During that time she started a blog called On Zero, representing the “zero state” of a qubit. “The ‘zero state’ in a quantum computer is the representation of creativity from nothing, infinite possibilities,” says Gaul. For the blog, she found different topics and researched them in depth. She would think of a topic or question, such as “What is color?” and then explore it in great detail. What she learned eventually led her to start asking questions such as “What is a hamiltonian?” and teaching quantum physics alongside PhDs.

Building on these interests, Gaul chose to study quantum engineering at the University of New South Wales. She notes that on her first day of university, she participated in iQuHack, the MIT Quantum Hackathon. Her team worked to find a new way to approximate the value of a hyperbolic function using quantum logic, and received an honorable mention for “exceptional creativity.”
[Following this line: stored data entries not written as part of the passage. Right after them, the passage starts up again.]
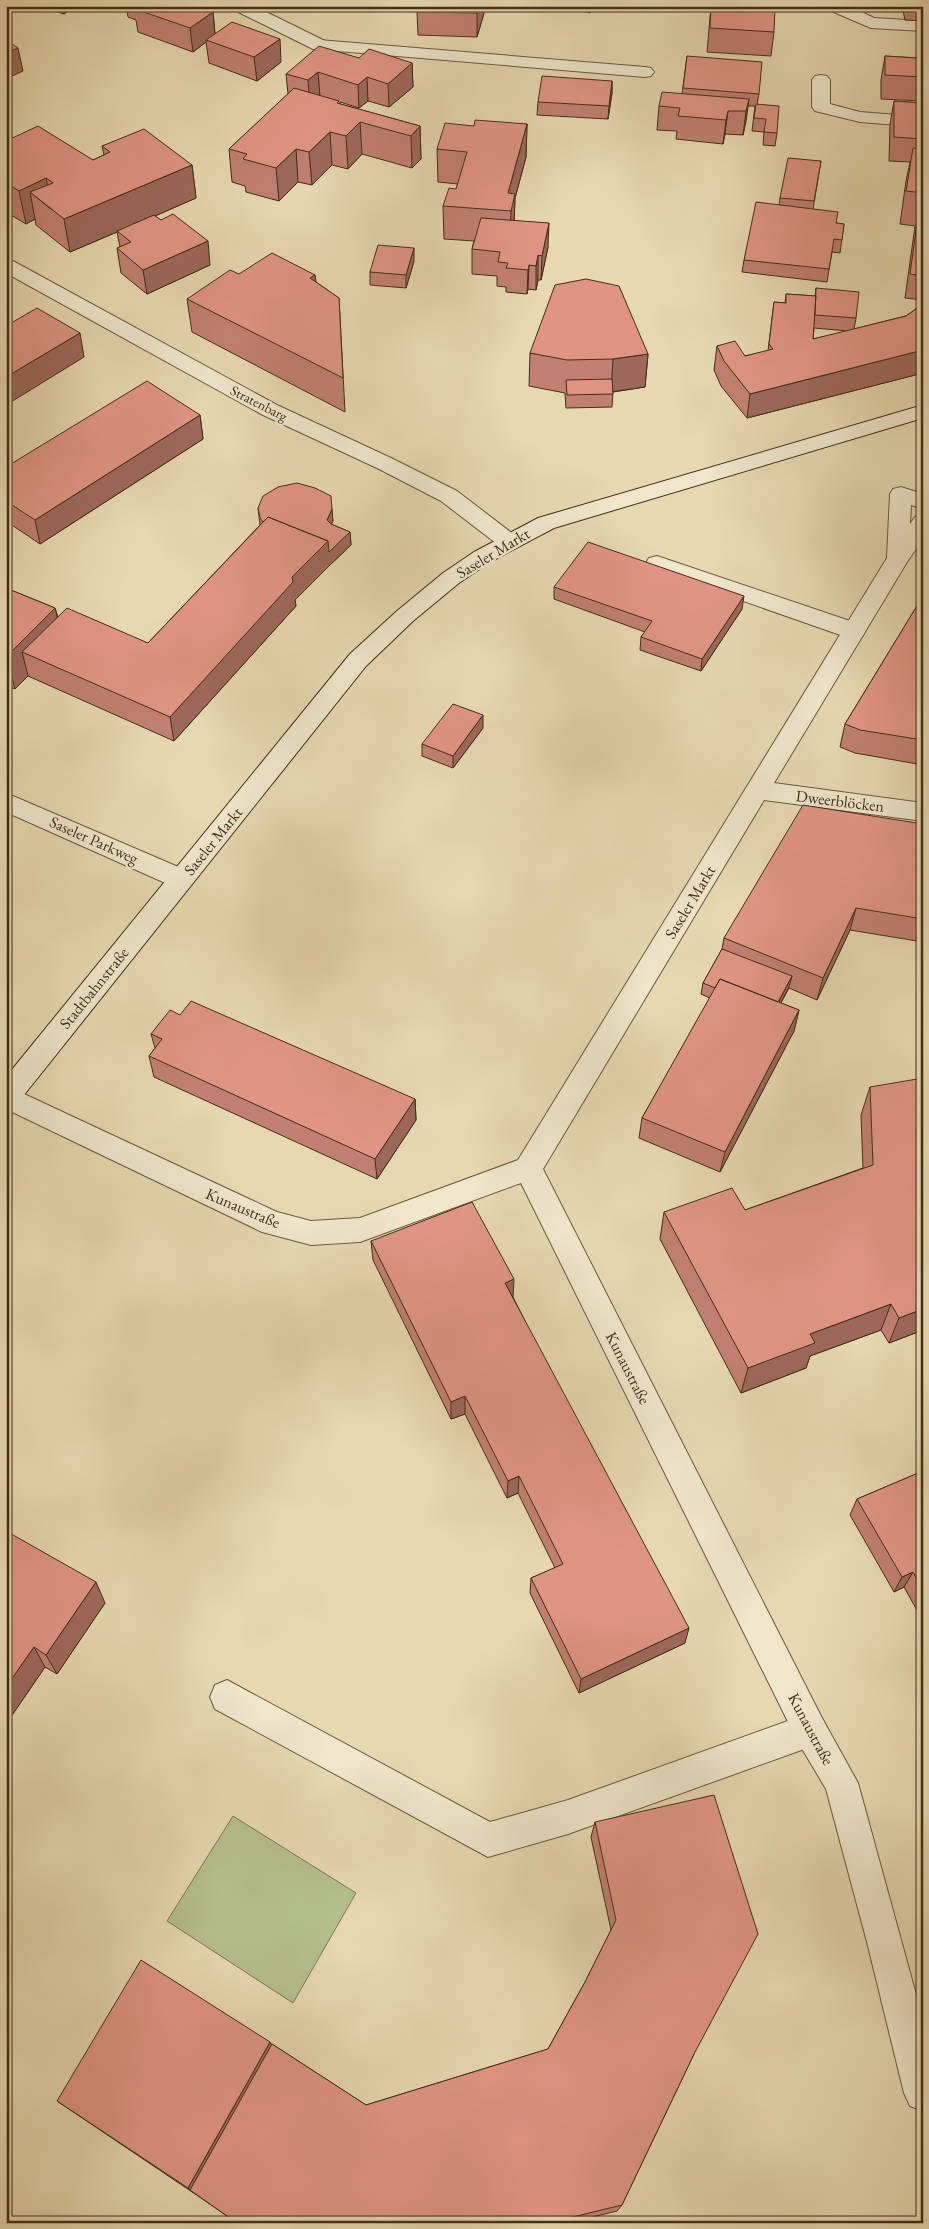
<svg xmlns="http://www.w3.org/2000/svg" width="929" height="2229" viewBox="0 0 929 2229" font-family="'EB Garamond',serif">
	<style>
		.green { fill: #b4bf8c; stroke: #7b7652 }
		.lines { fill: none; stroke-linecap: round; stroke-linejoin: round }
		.lane-casing { stroke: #6b583f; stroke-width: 2 }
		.street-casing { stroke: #6b583f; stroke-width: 2 }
		.secondary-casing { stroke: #422d19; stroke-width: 2 }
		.lane { fill: #efe6cc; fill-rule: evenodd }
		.street { fill: #efe6cc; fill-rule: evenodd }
		.secondary { fill: #efe6cc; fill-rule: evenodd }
		.wall { fill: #c18072; stroke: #422d19; fill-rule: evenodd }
		.shaded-wall { fill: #9d685c; stroke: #422d19 }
		.building { fill: #e09584; stroke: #422d19 }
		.labels { text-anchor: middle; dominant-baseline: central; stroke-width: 4.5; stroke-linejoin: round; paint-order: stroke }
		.far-street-label { font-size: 14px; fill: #422d19; stroke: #efe6cc }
		.street-label { font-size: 16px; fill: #422d19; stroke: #efe6cc }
	</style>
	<rect width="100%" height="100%" fill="#e7d8b0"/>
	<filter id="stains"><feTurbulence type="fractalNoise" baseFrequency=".004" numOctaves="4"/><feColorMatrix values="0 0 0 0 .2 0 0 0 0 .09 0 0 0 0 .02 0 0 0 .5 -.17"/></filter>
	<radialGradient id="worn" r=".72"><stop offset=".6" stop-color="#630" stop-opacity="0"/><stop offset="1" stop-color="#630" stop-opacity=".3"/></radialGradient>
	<path class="green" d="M 233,1816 L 356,1893 L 293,2003 L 167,1921 Z"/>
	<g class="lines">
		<defs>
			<path id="lane" d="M 827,6 L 849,6 L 874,18 L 923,21 L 923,31 L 871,28 L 829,10 Z
				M 319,40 L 645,67 L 651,68 L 654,72 L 651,76 L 645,77 L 313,49 L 310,45 L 313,41 Z
				M 821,75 L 827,76 L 830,80 L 830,104 L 860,112 L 923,117 L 923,127 L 860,122 L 815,111 L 812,107 L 812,80 L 815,76 Z
				M 657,556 L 862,625 L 865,631 L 862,637 L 854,639 L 846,637 L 649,568 L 646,563 L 649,558 Z
				M 227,1680 L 490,1822 L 568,1800 L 810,1713 L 822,1718 L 827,1730 L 822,1742 L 810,1747 L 568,1834 L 488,1857 L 215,1709 L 210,1697 L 215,1685 Z"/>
			<path id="street" d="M 232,6 L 254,6 L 325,41 L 328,45 L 325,49 L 313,49 L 234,10 Z
				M 6,259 L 13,261 L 277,405 L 391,458 L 457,491 L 517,537 L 520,542 L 517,547 L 509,549 L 501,547 L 441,501 L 377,468 L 263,415 L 6,273 Z
				M 901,487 L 923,494 L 923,509 L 911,505 L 910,524 L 915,517 L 923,515 L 923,539 L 907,562 L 774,783 L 923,803 L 923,821 L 764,800 L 543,1169 L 822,1718 L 858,1783 L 923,2020 L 923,2111 L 910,2106 L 904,2093 L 867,1942 L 826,1789 L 798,1742 L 521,1183 L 360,1242 L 311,1245 L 262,1232 L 6,1109 L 7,1086 L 277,1212 L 311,1221 L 360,1218 L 518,1160 L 887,558 L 890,494 L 893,489 Z
				M 6,793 L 190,872 L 194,879 L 190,886 L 181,889 L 172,886 L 6,812 Z"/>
			<path id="secondary" d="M 923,405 L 923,418 L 554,528 L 490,562 L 459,583 L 413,621 L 366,666 L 16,1105 L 6,1108 L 6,1077 L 350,654 L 397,611 L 443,573 L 474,552 L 538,518 Z"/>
		</defs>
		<use href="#lane" class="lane-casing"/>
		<use href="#street" class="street-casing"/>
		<use href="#secondary" class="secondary-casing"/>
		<use href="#lane" class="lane"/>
		<use href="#street" class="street"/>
		<use href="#secondary" class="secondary"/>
	</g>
	<path class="wall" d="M 42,6 L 75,6 L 64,14 L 42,7 Z
		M 90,6 L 108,6 L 103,10 Z
		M 126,6 L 196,6 L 213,12 L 215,33 L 281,62 L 257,81 L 209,63 L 206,42 L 193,52 L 138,32 L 136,20 L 128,17 Z
		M 419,6 L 486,6 L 477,37 L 418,35 L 417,12 Z
		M 558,6 L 596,6 L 590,13 Z
		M 711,6 L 774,32 L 771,56 L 707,52 Z
		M 902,6 L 923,6 L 923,21 L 905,20 Z
		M 918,52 L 923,53 L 923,101 L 881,99 L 881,80 L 885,56 L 917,58 Z
		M 687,56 L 759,94 L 757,104 L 777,133 L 775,146 L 763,145 L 764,132 L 752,131 L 755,106 L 748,106 L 743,135 L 725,134 L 723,144 L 676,139 L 677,131 L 657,130 L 659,106 L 682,94 Z
		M 359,58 L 412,63 L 413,87 L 389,107 L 368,101 L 359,108 L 340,102 L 340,104 L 420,126 L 421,159 L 412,168 L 362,154 L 348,169 L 332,165 L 312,185 L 298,182 L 279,201 L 246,192 L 245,186 L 232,182 L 229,149 L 288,94 L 286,74 Z
		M 612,81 L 612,93 L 608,119 L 537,115 L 538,102 Z
		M 894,101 L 923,103 L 923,373 L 747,418 L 721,386 L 714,370 L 717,346 L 745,356 L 768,351 L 774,302 L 785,303 L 786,294 L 815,296 L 816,288 L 856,318 L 854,329 L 906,316 L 921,305 L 922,300 L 905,298 L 915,226 L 900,224 L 906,181 L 910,162 L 889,161 L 890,124 ZM 814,328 L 848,331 L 813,339 Z
		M 527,124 L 526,157 L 515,198 L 514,220 L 548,247 L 541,280 L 538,280 L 536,290 L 528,289 L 527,294 L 506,292 L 506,287 L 497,286 L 497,276 L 472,274 L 472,249 L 474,241 L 444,239 L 443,206 L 456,189 L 458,184 L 438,182 L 437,149 L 474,126 Z
		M 6,141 L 93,160 L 104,155 L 102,146 L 192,165 L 196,198 L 155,216 L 210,265 L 147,294 L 121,273 L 117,248 L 120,247 L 117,232 L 70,252 L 36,225 L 35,219 L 26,224 L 6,212 Z
		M 821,161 L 813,209 L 836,223 L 844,224 L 840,253 L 832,252 L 827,282 L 742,272 L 744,260 L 779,205 L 780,198 Z
		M 414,261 L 406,288 L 370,285 L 370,272 Z
		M 239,274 L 315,275 L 316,282 L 339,298 L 345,412 L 192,332 L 187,299 Z
		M 530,353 L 648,354 L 645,387 L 613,392 L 612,407 L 566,408 L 565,393 L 529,386 Z
		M 200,415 L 203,439 L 40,544 L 6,521 L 6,467 Z
		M 258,508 L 333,521 L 331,524 L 350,532 L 351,545 L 330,565 L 295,600 L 296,606 L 174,741 L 28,676 L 15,689 L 6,685 L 6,588 L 55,608 L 58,617 L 148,643 L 260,525 Z
		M 554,587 L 742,609 L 701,671 L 640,650 L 641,637 L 645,632 L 554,599 Z
		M 923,596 L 923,765 L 855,753 L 840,747 L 845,724 Z
		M 483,728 L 453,768 L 422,756 L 422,744 Z
		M 923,824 L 923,942 L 850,930 L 817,1000 L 789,988 L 781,1003 L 799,1010 L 794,1031 L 720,1172 L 639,1138 L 642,1118 L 710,998 L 701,994 L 703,983 L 722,949 L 724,938 Z
		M 151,1034 L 415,1099 L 416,1120 L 377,1179 L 154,1077 L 149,1056 L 155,1048 Z
		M 870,1087 L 923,1330 L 889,1343 L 881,1330 L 810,1356 L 806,1368 L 741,1393 L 660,1239 L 664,1212 L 745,1210 L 863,1168 L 861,1115 Z
		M 371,1241 L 513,1297 L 685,1643 L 579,1693 L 530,1593 L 531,1578 L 555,1568 L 518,1493 L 507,1498 L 465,1414 L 451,1419 L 373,1260 Z
		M 923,1471 L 923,1621 L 904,1587 L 894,1592 L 850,1515 L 857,1499 Z
		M 6,1531 L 105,1603 L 57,1674 L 45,1667 L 6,1724 Z
		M 595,1822 L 694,2054 L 622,2205 L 617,2211 L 568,2223 L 237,2223 L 198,2196 L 57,2101 L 272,2044 L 366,2105 L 548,2049 L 585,1982 L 611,1930 L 591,1837 Z"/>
	<path class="shaded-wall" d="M 62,6 L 75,6 L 64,14 Z
		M 102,6 L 108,6 L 103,10 Z
		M 480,6 L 486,6 L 477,37 L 477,13 Z
		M 590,6 L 596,6 L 590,13 Z
		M 213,12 L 215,36 L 206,40 L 206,42 L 193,52 L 190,28 Z
		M 280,39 L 281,62 L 257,81 L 254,57 Z
		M 18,48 L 23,71 L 6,79 L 6,53 Z
		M 412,63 L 413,87 L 389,107 L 388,84 Z
		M 318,72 L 320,96 L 310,104 L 308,80 Z
		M 367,77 L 368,101 L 359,108 L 358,85 Z
		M 612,81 L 612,93 L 608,119 L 609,106 Z
		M 749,99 L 746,122 L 743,135 L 746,111 Z
		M 728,111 L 725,134 L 723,144 L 726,120 Z
		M 360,122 L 362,154 L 348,169 L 346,136 Z
		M 527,124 L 526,157 L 515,198 L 514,227 L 510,244 L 511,211 L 508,193 Z
		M 420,126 L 421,159 L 412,168 L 411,136 Z
		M 330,132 L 332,165 L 312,185 L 309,152 Z
		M 296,149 L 298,182 L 279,201 L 276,168 Z
		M 192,165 L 196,198 L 118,232 L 117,231 L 117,232 L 70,252 L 64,219 Z
		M 46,178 L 52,210 L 30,192 L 35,219 L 26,224 L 19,191 Z
		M 549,223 L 548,247 L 541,280 L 542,256 Z
		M 208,241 L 210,265 L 147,294 L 143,270 Z
		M 414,248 L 414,261 L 406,288 L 406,275 Z
		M 538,255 L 538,280 L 536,290 L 536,266 Z
		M 529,265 L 528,289 L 527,294 L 528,270 Z
		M 315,275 L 318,308 L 310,278 Z
		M 80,333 L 84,357 L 6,405 L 6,377 Z
		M 923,350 L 923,373 L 747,418 L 750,394 Z
		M 648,354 L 645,387 L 611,392 L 613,359 Z
		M 200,415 L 203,439 L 40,544 L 35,520 Z
		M 332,509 L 333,521 L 328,532 L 327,520 Z
		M 350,532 L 351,545 L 330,565 L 295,600 L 296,606 L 174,741 L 170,717 L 292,577 L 328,541 Z
		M 744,596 L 742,609 L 701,671 L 702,659 Z
		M 55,608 L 63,640 L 22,652 L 28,676 L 15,689 L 7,656 Z
		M 483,715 L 483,728 L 453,768 L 453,756 Z
		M 856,908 L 850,930 L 817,1000 L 823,978 Z
		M 792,976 L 789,987 L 771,1022 L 774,1011 Z
		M 799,1010 L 794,1031 L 720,1172 L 725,1152 Z
		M 415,1099 L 416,1120 L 377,1179 L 375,1159 Z
		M 514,1279 L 513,1298 L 505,1283 Z
		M 891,1304 L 881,1330 L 810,1356 L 806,1368 L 741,1393 L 748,1368 L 810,1334 Z
		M 923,1309 L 923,1330 L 889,1343 L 899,1318 Z
		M 465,1396 L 465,1414 L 451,1419 L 451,1402 Z
		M 519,1476 L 518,1493 L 507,1498 L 508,1481 Z
		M 913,1572 L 904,1587 L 894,1592 L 902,1577 Z
		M 96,1582 L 105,1603 L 57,1674 L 46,1655 Z
		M 689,1628 L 685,1643 L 579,1693 L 581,1679 Z
		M 34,1647 L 45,1667 L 6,1724 L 6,1687 Z
		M 270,2042 L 277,2054 L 199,2196 L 188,2188 Z"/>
	<path class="building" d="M 130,6 L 139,6 L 136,8 Z
		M 139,6 L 196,6 L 213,12 L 190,28 L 135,9 Z
		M 419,6 L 480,6 L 477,13 L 417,12 Z
		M 711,6 L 775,7 L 774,32 L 710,28 Z
		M 232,22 L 280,39 L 254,57 L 206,40 Z
		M 6,40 L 18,48 L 6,53 Z
		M 319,46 L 359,58 L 369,49 L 412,63 L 388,84 L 367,77 L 358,85 L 318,72 L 308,80 L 286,74 Z
		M 918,52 L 923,53 L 923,77 L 885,75 L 885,56 L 918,58 Z
		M 687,56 L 762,62 L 759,94 L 683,88 Z
		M 542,76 L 612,81 L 609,106 L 538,102 Z
		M 294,88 L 339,101 L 337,103 L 420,126 L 411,136 L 360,122 L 346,136 L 330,132 L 309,152 L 296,149 L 276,168 L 243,159 L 247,154 L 229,149 Z
		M 662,92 L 749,99 L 746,111 L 728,111 L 726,120 L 678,116 L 680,108 L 659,106 Z
		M 894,101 L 923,103 L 923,139 L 894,137 Z
		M 756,104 L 779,106 L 777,133 L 764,132 L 766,119 L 754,118 Z
		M 475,120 L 527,124 L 508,193 L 515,194 L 511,211 L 443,206 L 449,188 L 456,189 L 467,152 L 437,149 L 445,123 L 474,126 Z
		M 38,126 L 93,160 L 110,152 L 102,146 L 144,129 L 192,165 L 64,219 L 30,192 L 53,183 L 52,182 L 46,178 L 19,191 L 6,183 L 6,141 Z
		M 913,148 L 923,149 L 923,193 L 906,191 Z
		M 788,158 L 821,161 L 814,201 L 780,198 Z
		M 756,202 L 838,212 L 836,223 L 844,224 L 842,240 L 834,239 L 829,269 L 744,260 Z
		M 920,202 L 923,202 L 923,276 L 910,274 Z
		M 173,214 L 208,241 L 143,270 L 117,248 L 131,242 L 117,231 L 154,215 L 161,220 Z
		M 481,218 L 549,223 L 542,256 L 538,255 L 536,266 L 529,265 L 528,270 L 506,268 L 508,263 L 498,262 L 500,252 L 472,249 Z
		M 378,245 L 414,248 L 406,275 L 370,272 Z
		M 272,253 L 315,275 L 310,278 L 339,298 L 343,378 L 187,299 L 230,270 L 239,274 Z
		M 586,279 L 619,286 L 648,354 L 613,359 L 567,360 L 530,353 L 555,285 Z
		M 816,288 L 859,292 L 856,318 L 815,315 Z
		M 786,294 L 816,296 L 813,339 L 906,316 L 923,304 L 923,350 L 750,394 L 724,361 L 717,346 L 735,341 L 745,356 L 773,349 L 769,344 L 774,302 L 786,303 Z
		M 37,308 L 80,333 L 6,377 L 6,326 Z
		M 612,379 L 613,394 L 567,395 L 566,380 Z
		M 147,381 L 200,415 L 35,520 L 6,501 L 6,467 Z
		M 297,483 L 315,488 L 331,496 L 332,509 L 327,520 L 331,524 L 350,532 L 329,552 L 328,541 L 268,517 L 263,522 L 260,518 L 258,508 L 263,496 L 278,487 Z
		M 268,517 L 328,541 L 292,577 L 293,582 L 170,717 L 22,652 L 67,608 L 148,643 Z
		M 588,542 L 744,596 L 702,659 L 641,637 L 652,621 L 554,587 Z
		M 6,588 L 55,608 L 7,656 L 6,656 Z
		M 923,596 L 923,740 L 860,730 L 845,724 Z
		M 453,704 L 483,715 L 453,756 L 422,744 Z
		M 803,805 L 923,824 L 923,919 L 856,908 L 823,978 L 724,938 Z
		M 722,949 L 792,976 L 778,1002 L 720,979 L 715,988 L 703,983 Z
		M 720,979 L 799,1010 L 725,1152 L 642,1118 Z
		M 191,1001 L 415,1099 L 375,1159 L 149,1056 L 162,1039 L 151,1034 L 170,1010 L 180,1015 Z
		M 923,1078 L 923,1309 L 899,1318 L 891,1304 L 810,1334 L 815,1343 L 748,1368 L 664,1212 L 732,1188 L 745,1210 L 873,1165 L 870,1087 Z
		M 472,1202 L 514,1279 L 505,1283 L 689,1628 L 581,1679 L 531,1578 L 563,1564 L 519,1476 L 508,1481 L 465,1396 L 451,1402 L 371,1241 Z
		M 923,1471 L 923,1590 L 913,1572 L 902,1577 L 857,1499 Z
		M 6,1531 L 96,1582 L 46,1655 L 34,1647 L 6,1687 Z
		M 714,1795 L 758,1934 L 694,2054 L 622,2205 L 548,2223 L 237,2223 L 190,2190 L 272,2044 L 366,2105 L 548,2049 L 585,1982 L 616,1920 L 595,1822 Z
		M 141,1960 L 270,2042 L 188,2188 L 57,2101 Z"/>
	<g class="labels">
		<g class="far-street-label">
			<text transform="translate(259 403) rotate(27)">Stratenbarg</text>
		</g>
		<g class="street-label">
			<text transform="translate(493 553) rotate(-31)">Saseler Markt</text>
			<text transform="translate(840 801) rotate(7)">Dweerblöcken</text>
			<text transform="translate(94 840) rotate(24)">Saseler Parkweg</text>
			<text transform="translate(213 841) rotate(-51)">Saseler Markt</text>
			<text transform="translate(690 902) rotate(-59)">Saseler Markt</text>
			<text transform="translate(94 988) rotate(-51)">Stadtbahnstraße</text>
			<text transform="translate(243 1208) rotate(23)">Kunaustraße</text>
			<text transform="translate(628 1368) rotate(63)">Kunaustraße</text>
			<text transform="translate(811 1729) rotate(62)">Kunaustraße</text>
		</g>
	</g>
	<rect width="929" height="2229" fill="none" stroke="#e7d8b0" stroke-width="25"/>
	<rect x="8" y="8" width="914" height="2214" fill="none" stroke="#422d19" stroke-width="2.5"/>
	<rect x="12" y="12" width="904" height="2204" fill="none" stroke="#422d19"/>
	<rect width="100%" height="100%" filter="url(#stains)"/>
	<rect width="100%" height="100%" fill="url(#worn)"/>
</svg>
Gaul’s passion for making things continued during her college days, especially in terms of innovating to solve a problem. When she found herself on a train, wanting to code a personal website on a computer with a dying battery, she wondered if there might be a way to make a glove that can act as a type of Bluetooth keyboard — essentially creating a way to type in the air. In her spare time, she started working on such a device, ultimately finding a less expensive way to build a lightweight, haptic, gesture-tracking glove with applications for virtual reality (VR) and robotics.

Gaul says she has always had an interest in VR, using it to create her own worlds, reconstruct an old childhood house, and play Dungeons and Dragons with friends. She discovered a way to put into a glove some small linear resonant actuators, which can be found in a smartphone or gaming controller, and map to any object in VR so that the user can feel it.

An early prototype that Gaul put together in her dorm room received a lot of attention on YouTube. She went on to win the People’s Choice award for it at the SxSW Sydney 2025 Tech and Innovation Festival. This design also sparked her co-founding of the tech startup On Zero, named after her childhood blog dedicated to the love of creation from nothing.

Gaul sees the device, in general, as a way of “paying it forward,” making improved human-computer interaction available to many — from young students to professional technologists. She hopes to enable creative freedom in as many as she can. “The mind is just such a fun thing. I want to empower others to have the freedom to follow their curiosity, even if it's pointless on paper.

“I’ve benefited from people going far beyond what they needed to do to help me,” says Gaul. “I see OpenCourseWare as a part of that. The free courses gave me a solid foundation of knowledge and problem-solving abilities. Without these, it wouldn’t be possible to do what I’m doing now.”